On its Twitter account and through the media, the Dallas Police Department distributed a photo of a grinning Hughes, AR-15 slung over his shoulder.

"This is one of our suspects. Please help us find him!" the department posted shortly after the shooting.

Before sunrise, it became apparent that Hughes had nothing to do with the shooting. After Micah Johnson, the real shooter, began killing police officers after a march against police brutality, Hughes quickly found a Dallas cop and handed over his rifle, he told the Observer in July 2016. Hughes was on his way to his car when he learned he'd been named a suspect on TV.
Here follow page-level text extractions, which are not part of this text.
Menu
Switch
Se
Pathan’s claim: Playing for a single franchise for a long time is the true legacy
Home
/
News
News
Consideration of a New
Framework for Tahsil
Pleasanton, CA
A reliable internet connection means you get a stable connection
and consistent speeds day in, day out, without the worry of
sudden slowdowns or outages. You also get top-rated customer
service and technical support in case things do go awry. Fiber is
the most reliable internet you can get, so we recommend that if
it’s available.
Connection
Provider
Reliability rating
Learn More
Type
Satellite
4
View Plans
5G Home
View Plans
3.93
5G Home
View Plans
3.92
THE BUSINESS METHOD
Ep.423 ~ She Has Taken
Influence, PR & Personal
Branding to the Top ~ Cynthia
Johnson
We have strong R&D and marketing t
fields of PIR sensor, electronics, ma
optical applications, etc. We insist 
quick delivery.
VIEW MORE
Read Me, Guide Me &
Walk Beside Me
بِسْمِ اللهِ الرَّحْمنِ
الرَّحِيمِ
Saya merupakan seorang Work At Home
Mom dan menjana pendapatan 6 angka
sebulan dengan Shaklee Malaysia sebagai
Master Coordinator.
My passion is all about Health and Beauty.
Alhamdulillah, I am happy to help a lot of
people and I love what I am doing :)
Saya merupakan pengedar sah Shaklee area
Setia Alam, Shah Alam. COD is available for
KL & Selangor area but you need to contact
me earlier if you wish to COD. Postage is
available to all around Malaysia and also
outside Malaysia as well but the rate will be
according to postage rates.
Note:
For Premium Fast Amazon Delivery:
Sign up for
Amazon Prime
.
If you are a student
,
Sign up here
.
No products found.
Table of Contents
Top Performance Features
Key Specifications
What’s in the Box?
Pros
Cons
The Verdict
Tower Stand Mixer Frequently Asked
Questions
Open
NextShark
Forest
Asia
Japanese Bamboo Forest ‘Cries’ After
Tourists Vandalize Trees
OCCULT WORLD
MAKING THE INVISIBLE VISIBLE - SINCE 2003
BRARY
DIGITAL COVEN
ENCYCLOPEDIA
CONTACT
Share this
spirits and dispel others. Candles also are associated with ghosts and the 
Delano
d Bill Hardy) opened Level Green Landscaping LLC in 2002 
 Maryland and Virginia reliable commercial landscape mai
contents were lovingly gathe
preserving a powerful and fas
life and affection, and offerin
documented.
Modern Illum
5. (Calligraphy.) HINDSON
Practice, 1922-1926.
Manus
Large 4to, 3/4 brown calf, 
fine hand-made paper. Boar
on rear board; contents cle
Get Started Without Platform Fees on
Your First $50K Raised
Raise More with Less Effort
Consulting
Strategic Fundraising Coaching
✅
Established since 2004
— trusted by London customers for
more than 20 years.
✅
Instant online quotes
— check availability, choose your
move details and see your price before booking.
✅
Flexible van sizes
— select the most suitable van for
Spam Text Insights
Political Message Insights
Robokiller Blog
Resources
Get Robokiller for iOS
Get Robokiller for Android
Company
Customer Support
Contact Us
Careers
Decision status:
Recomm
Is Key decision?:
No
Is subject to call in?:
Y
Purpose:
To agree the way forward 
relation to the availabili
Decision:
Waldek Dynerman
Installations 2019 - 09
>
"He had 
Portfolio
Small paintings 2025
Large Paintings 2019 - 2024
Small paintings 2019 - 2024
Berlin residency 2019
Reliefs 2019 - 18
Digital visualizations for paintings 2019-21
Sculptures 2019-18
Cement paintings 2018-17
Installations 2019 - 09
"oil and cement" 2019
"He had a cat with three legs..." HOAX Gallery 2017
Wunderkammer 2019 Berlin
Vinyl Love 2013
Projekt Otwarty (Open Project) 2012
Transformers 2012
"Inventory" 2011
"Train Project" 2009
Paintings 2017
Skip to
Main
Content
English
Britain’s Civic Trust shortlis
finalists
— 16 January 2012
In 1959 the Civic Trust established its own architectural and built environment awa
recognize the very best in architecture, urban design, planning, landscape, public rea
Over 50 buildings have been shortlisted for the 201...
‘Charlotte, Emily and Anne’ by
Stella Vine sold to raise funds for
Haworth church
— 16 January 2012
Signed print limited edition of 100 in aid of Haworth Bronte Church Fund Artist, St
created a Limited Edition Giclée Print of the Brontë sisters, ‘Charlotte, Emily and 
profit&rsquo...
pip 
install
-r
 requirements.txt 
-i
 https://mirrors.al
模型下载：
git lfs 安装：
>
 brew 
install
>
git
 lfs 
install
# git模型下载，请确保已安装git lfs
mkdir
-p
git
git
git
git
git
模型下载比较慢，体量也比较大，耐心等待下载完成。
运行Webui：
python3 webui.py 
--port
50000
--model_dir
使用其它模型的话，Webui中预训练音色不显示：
Hughes immediately turned himself in to nearby cops, who took his shirt and car keys before arresting him and driving him to Jack Evans Police Headquarters in the Cedars, according to Hughes' suit. After questioning and forensic testing, police drove Hughes back downtown and released him, but they failed to return his shirt, car keys and gun, according to the lawsuit.

"Mark Hughes was lawfully carrying a firearm as a symbolic gesture asserting equal protection under the law for black men exercising their Second Amendment rights when he and his brother were targeted, harassed and violated by DPD," Hughes' attorney, Lee Merritt, said in announcing the lawsuit Wednesday.

In the two years between the ambush and lawsuit, Merritt says, Hughes and his brother Cory Hughes have attempted numerous times to discuss community policing reforms with the city and police department, neither of which is commenting on the pending lawsuit. The brothers didn't want to seek a legal remedy to what they view as mistakes by the city and the department, but they've been left no choice, Merritt says.

"They requested to discuss reform, progress and collaboration. They were rebuffed," Merritt says of the brothers. "Neither felt they could in good faith stand for the civil rights of others while idly standing by while their own were trampled on."

In his suit, Mark Hughes accuses DPD of illegally arresting him without probable cause; illegally holding on to his property, including his gun; and intentionally causing emotional distress for him and his brother.